The sum of series $$1^3+2^3+3^3+...+{15}^3$$ is
A.22000
B.10000
C.14400
D.15000

Answer 1

Hint: Here in this question given a series of cubes of the first 15 natural numbers. we have to find their sum. For this we use the formula sum of cubes of n natural numbers is $$\sum _{k=1}^n{K}^3={\displaystyle \frac{n^2{\left(n+1\right)}^2}{4}}$$, where n is the positive integer and it indicates number of terms in series. On substituting the n value in formula and further simplify by using a basic arithmetic operation to get the required solution.

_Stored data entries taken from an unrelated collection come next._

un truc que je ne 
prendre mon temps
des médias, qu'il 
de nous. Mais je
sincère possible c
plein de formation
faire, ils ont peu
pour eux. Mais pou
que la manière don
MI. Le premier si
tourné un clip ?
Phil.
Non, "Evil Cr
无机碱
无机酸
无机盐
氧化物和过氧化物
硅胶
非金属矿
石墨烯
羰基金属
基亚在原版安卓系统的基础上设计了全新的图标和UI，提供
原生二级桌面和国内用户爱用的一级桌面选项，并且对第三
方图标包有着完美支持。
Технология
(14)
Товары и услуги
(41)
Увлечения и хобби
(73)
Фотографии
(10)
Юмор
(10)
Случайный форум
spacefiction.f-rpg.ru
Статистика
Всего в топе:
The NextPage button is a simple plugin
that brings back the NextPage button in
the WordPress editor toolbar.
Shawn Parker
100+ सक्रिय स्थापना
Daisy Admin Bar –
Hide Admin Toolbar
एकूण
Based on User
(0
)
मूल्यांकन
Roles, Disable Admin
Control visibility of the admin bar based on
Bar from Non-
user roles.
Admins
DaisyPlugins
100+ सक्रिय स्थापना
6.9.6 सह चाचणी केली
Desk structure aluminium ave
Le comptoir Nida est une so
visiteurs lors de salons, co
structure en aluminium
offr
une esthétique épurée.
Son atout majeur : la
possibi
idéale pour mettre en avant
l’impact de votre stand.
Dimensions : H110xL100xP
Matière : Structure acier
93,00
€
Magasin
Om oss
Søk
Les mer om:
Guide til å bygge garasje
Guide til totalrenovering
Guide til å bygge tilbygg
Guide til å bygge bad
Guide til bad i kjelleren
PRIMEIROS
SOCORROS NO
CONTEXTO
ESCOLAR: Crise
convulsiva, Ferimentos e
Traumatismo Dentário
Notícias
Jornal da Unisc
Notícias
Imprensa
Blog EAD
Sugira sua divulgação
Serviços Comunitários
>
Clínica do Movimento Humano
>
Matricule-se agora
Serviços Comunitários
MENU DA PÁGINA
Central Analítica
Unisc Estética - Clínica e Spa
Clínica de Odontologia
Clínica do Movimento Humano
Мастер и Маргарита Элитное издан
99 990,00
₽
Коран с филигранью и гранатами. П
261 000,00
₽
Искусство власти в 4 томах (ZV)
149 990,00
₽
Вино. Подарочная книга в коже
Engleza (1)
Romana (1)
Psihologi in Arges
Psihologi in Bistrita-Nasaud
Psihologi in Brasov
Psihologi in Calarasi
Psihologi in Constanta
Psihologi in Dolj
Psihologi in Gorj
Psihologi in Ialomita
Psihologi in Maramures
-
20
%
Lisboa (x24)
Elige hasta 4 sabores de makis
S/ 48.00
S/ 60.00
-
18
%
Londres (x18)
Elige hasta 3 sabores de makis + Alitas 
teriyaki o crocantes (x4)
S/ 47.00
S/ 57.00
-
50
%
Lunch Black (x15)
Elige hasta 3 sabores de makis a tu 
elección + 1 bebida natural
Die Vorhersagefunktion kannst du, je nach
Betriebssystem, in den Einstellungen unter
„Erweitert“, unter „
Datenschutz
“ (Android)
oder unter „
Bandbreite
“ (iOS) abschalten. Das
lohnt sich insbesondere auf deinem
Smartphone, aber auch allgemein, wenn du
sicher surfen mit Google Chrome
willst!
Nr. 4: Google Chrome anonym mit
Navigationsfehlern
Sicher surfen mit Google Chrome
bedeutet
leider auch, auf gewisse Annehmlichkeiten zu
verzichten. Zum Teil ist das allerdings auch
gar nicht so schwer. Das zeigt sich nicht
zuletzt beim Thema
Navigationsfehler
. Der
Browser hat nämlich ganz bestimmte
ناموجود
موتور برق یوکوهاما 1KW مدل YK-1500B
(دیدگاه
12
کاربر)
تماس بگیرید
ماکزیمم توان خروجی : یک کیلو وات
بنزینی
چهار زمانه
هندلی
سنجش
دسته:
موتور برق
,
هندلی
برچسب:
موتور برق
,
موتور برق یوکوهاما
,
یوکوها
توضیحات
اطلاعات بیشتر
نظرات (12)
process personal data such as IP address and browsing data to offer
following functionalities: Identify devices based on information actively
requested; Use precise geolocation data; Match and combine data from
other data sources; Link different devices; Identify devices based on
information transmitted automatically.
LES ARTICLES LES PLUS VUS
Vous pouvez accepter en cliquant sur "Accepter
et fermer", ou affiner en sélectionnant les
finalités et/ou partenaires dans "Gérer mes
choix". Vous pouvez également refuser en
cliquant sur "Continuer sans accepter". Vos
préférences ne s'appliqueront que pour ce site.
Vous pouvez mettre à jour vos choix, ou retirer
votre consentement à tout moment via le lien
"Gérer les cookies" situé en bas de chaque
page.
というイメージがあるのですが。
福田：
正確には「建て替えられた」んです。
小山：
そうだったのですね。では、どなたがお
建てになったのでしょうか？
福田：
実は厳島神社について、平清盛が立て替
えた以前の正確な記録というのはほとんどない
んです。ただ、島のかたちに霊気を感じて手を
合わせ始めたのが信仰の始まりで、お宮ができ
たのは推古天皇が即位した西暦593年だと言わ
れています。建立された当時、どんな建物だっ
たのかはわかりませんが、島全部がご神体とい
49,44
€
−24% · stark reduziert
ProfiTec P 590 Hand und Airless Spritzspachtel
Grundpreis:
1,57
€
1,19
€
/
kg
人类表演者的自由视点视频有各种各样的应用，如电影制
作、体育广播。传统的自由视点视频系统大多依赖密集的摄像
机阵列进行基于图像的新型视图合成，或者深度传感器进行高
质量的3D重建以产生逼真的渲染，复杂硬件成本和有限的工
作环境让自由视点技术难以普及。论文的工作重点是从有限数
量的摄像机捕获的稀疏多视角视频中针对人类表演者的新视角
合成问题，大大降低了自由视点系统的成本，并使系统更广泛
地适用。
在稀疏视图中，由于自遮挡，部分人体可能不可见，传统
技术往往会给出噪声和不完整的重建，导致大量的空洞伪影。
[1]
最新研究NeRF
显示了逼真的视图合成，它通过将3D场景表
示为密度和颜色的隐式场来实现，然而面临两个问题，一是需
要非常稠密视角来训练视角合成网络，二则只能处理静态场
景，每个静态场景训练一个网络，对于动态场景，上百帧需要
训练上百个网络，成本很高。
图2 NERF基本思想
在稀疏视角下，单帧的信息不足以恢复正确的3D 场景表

Complete answer: Before solving the problem, we will discuss the formula of sum of the cubes of first n natural numbers.
The series $$S=\sum _{k=1}^n{K}^3=1^3+2^3+3^3+...+n^3$$ gives the sum of the cube of $$n^{th}$$ powers of the first $$n$$ positive integers.
The general formula to compute the is:
$$S=\sum _{k=1}^n{K}^3={\displaystyle \frac{n^2{\left(n+1\right)}^2}{4}}$$ -------(1)
Now consider the given series:
$$S=1^3+2^3+3^3+...+{15}^3$$
We have to find the sum of the given cubic series.
The given series had 15 terms
$$\therefore n=15$$
On substituting $$n$$ value in the formula of sum of cube numbers, then
$$\Rightarrow S={\displaystyle \frac{{15}^2{\left(15+1\right)}^2}{4}}$$
$$\Rightarrow S={\displaystyle \frac{{15}^2{\left(16\right)}^2}{4}}$$
As we know square numbers i.e., $${15}^2=225$$ and $${16}^2=256$$, then
$$\Rightarrow S={\displaystyle \frac{225\left(256\right)}{4}}$$
$$\Rightarrow S={\displaystyle \frac{57600}{4}}$$
On simplification, we get
$$\therefore S=14,400$$
Hence, the sum of the cubes of the first 15 natural numbers is 14,400.
Therefore, option (3) is the correct answer.

Note:
To find the sum we have to know some formulas:
If the series $$S=\sum _{k=1}^n{K}^a=1^a+2^a+3^a+...+n^a$$ gives the sum of the $$a^{th}$$ power of the first $$n$$ positive numbers, where $$a$$ and $$n$$ are positive integers.
The generalized formulas to compute the sum of first few values of $$a$$ are as follows:
If $$a=1$$, $$S=\sum _{k=1}^{n}K={\displaystyle \frac{n\left(n+1\right)}{2}}$$
If $$a=2$$, $$S=\sum _{k=1}^n{K}^2={\displaystyle \frac{n\left(n+1\right)\left(2n+1\right)}{6}}$$
If $$a=3$$, $$S=\sum _{k=1}^n{K}^3={\displaystyle \frac{n^2{\left(n+1\right)}^2}{4}}$$.